Canny publishers make sure their authors aren't overshadowed by competition. Since 2010 was dominated by inevitably prize-winning poetry collections from two Nobel laureates, it's no surprise that 2011 has seen a rich rebound, with important books appearing from several of our most exciting poets.

Early in the year two senior maestros, Michael Longley and Geoffrey Hill, raised the stakes and demonstrated how true authority is earned. Longley's A Hundred Doors (Jonathan Cape, £10) is crammed with lyric shards. Largely short, often familial and occasional poems, each places the reader within Longley's vivid, lucid tone-world, and often at his country home at Carrigskeewaun. A couplet by Longley can embrace more profundity, and pleasure, than another poet's whole volume. Geoffrey Hill's Clavics (Enitharmon, £12) is very different: a highly encoded syllabic "dance" with history and musical form that reads as part of his continuing project to build a newly robust Christian poetics.

Elsewhere, the modernist Tim Liardet continued his challenging examination of the social psyche in The Storm House (Carcanet, £9.95), a study of his brother's death. "Clever young men" now in middle age offered contrasting takes on Britain's imperial legacy: Mark Ford ironising it in dinner-party tales from the Raj (Six Children; Faber, £9.95) and Daljit Nagra continuing his Oedipal play with the languages of migration: Tippoo Sultan's Incredible White-Man-Eating Tiger Toy-Machine!!! (Faber, £12.99). Both were put in the shade by 24-year-old double-debutant Ahren Warner. His pamphlet Re: (Donut Press, £5) and his collection Confer (Bloodaxe, £8.95) display pizzazz, wit and – astonishing at his age – both technical assurance and a genuinely integrated humanity. Another important debut was Rachel Boast's Sidereal (Picador, £8.99). Her quietly assured verse demonstrates its real sophistication in the intelligence of its commentary. To put it another way, she says such interesting things that you want to know what comes next.
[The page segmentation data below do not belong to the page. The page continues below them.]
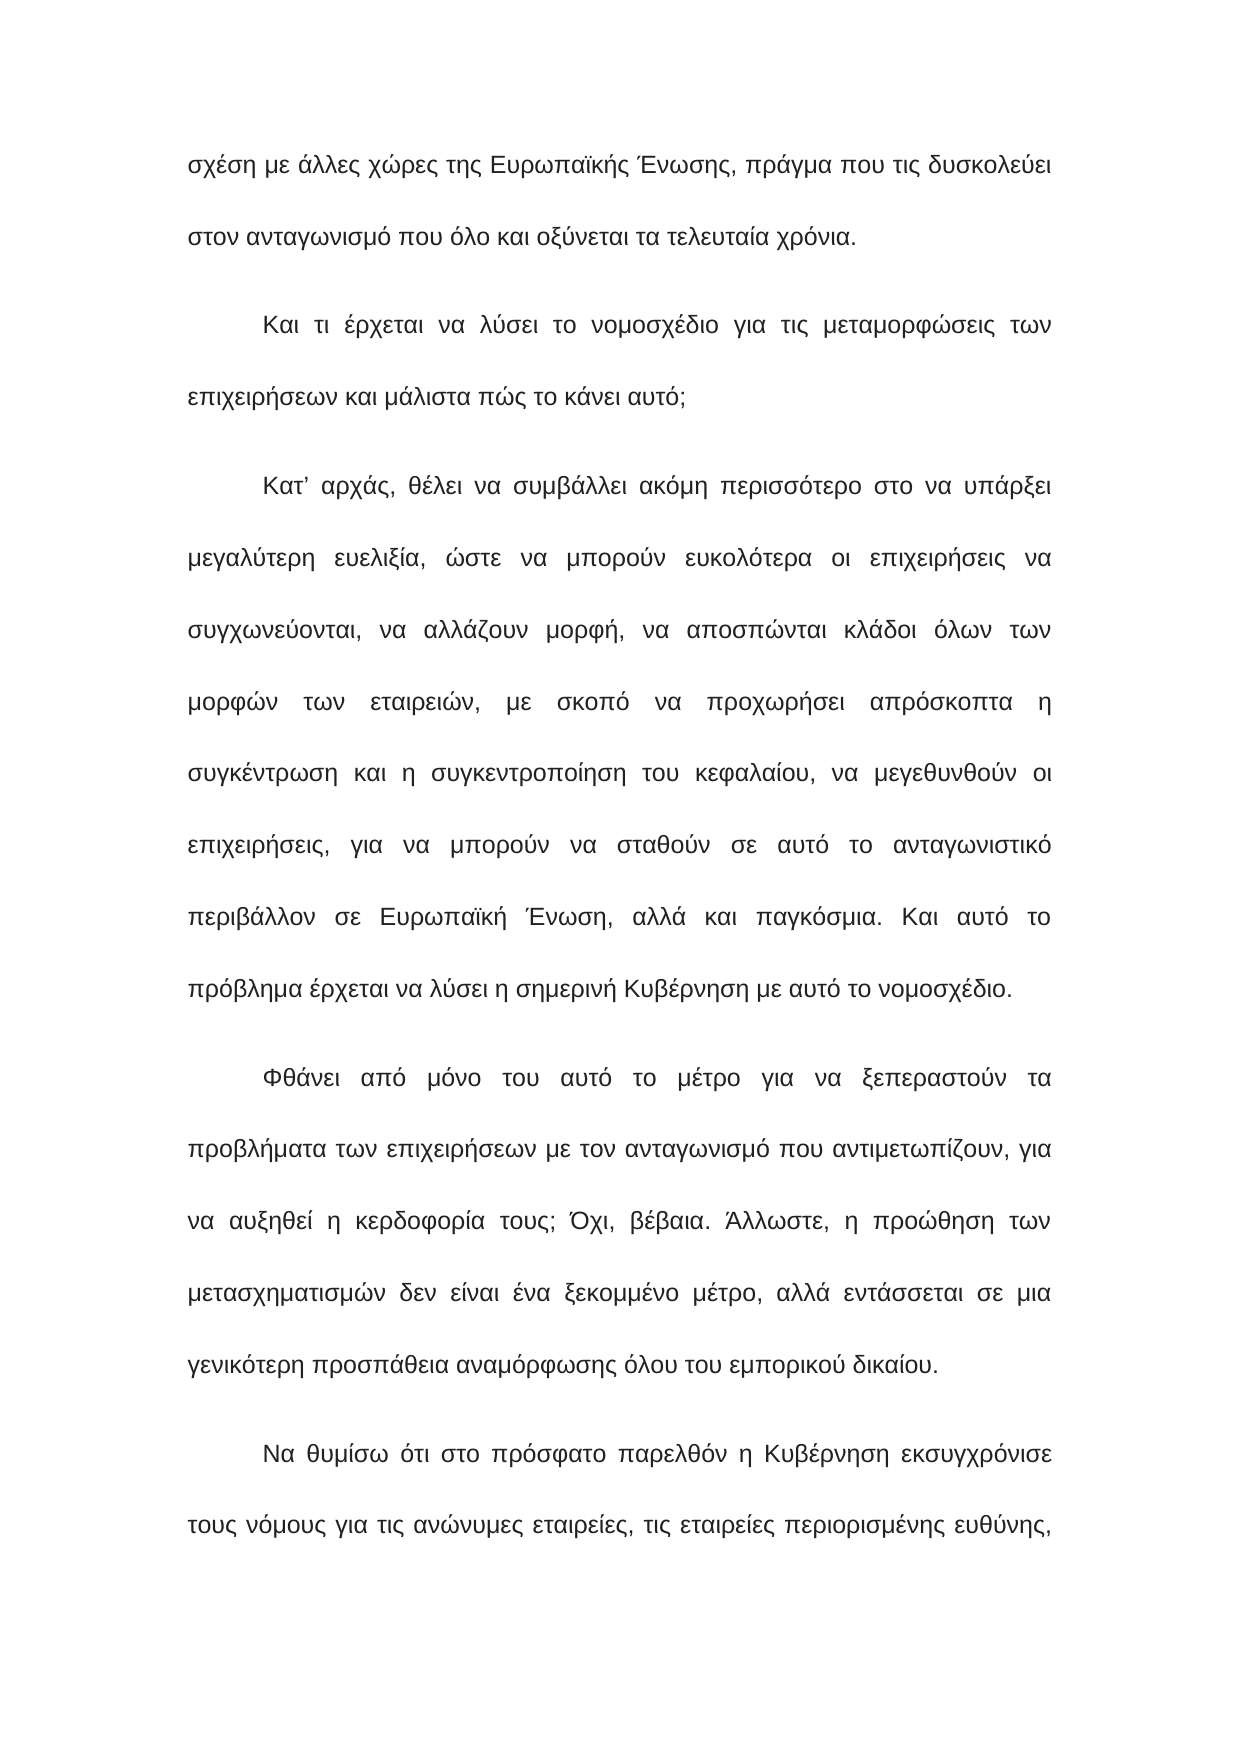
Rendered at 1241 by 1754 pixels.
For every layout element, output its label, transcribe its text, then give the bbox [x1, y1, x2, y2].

text Φθάνει από μόνο του αυτό το μέτρο για να ξεπεραστούν τα προβλήματα των επιχειρήσεων με τον ανταγωνισμό που αντιμετωπίζουν, για να αυξηθεί η κερδοφορία τους; Όχι, βέβαια. Άλλωστε, η προώθηση των μετασχηματισμών δεν είναι ένα ξεκομμένο μέτρο, αλλά εντάσσεται σε μια γενικότερη προσπάθεια αναμόρφωσης όλου του εμπορικού δικαίου. [187, 1062, 1053, 1379]
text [187, 1438, 1053, 1539]
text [187, 150, 1053, 251]
text Κατ’ αρχάς, θέλει να συμβάλλει ακόμη περισσότερο στο να υπάρξει μεγαλύτερη ευελιξία, ώστε να μπορούν ευκολότερα οι επιχειρήσεις να συγχωνεύονται, να αλλάζουν μορφή, να αποσπώνται κλάδοι όλων των μορφών των εταιρειών, με σκοπό να προχωρήσει απρόσκοπτα η συγκέντρωση και η συγκεντροποίηση του κεφαλαίου, να μεγεθυνθούν οι επιχειρήσεις, για να μπορούν να σταθούν σε αυτό το ανταγωνιστικό περιβάλλον σε Ευρωπαϊκή Ένωση, αλλά και παγκόσμια. Και αυτό το πρόβλημα έρχεται να λύσει η σημερινή Κυβέρνηση με αυτό το νομοσχέδιο. [187, 471, 1053, 1003]
text Και τι έρχεται να λύσει το νομοσχέδιο για τις μεταμορφώσεις των επιχειρήσεων και μάλιστα πώς το κάνει αυτό; [187, 310, 1053, 411]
In a worryingly quiet year for women poets, with a disproportionately small number of major figures publishing collections, highlights included Lavinia Greenlaw's The Casual Perfect (Faber, £12.99), whose mysteriously delicate poems sometimes seem to float out of reach of the laborious world of meaning. Carol Ann Duffy's The Bees (Picador, £14.99) is just the opposite: characteristically clear-spoken and anti-metaphysical, it offers the reader much more than simply a collection of "public" Laureate poems. Its sense of joyous freedom is deeply refreshing. Mimi Khalvati's Child (Carcanet, £12.95) is a "new and selected" collection which distills the fine-spoken beauty of her six previous volumes, and reminds the reader of the staying power of well-made, formal verse.

Finally, to four stand-out collections. John Kinsella's Armour (Picador, £9.99) is a talky, dense and sheerly brainy take on rural Australia. This eco-poet's attention to his environment is never schematic. Crammed with detail from the natural world, the book ranges from wistful studies of family life to vivid, formal portraits of creaturely sensibility.
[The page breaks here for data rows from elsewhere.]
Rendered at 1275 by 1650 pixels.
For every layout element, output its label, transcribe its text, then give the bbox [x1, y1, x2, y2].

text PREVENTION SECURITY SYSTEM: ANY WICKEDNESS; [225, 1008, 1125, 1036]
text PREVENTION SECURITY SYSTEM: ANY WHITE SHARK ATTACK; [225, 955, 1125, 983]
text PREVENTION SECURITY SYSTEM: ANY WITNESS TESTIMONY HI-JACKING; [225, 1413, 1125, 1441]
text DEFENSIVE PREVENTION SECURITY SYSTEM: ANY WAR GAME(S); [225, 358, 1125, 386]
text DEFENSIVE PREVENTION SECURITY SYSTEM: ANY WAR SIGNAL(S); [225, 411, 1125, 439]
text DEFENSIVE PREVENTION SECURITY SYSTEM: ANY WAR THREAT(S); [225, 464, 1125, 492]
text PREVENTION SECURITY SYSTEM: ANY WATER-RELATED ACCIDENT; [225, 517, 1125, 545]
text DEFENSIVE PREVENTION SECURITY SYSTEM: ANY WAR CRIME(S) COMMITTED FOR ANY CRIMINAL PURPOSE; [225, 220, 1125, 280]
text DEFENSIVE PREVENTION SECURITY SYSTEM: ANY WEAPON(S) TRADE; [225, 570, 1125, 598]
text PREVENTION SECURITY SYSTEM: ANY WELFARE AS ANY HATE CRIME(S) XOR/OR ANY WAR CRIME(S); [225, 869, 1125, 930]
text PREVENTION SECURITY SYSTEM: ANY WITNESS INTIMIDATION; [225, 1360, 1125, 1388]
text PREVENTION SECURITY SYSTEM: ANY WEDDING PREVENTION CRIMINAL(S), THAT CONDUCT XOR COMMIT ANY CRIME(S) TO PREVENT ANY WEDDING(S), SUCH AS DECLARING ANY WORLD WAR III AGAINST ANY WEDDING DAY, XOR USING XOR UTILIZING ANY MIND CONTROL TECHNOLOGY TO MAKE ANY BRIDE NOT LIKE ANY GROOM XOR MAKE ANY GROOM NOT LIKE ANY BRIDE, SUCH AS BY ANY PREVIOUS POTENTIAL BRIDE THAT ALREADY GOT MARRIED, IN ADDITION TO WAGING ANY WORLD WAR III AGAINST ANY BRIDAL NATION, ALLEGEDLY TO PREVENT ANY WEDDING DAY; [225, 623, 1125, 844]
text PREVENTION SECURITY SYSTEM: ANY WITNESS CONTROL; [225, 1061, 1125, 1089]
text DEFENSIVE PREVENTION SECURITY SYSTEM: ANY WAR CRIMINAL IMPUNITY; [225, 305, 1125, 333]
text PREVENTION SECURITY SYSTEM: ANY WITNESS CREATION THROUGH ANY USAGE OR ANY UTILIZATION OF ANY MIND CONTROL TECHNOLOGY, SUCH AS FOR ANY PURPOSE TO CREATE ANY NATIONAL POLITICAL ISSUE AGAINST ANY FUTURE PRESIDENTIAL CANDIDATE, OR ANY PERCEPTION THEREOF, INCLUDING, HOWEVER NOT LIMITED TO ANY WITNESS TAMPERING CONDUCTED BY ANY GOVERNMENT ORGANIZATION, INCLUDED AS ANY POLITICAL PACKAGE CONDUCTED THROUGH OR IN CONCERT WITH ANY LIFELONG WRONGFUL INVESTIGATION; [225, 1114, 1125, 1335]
Sean O'Brien's November (Picador, £8.99) also personalises, and deepens, his richly thoughtful take on life in contemporary Britain. The volume includes an extraordinarily moving elegy to his mother and a series of – technically astonishing – homages to poet-friends, as well as a thoughtful, ambivalent poem about his father. O'Brien makes a deep music out of human and political engagement.

Altogether stranger are John Burnside and David Harsent, each of whom creates a psychic world that is half-daydream and half-threat. Burnside's Black Cat Bone (Jonathan Cape, £10), his 11th collection, unites folk tale and transformed romantic love lyrics in a dreamscape of mist, light and totem. Harsent's Night (Faber, £9.99) goes one stage further.

His driven, vivid poems explore the badlands, urban and rural, psychic and actual, of contemporary life. The book closes with a 107-stanza quest poem, the search for an "Elsewhere" which might offer its narrator, and its reader, respite or refuge. Poetry has never been more immediate, or more transformative.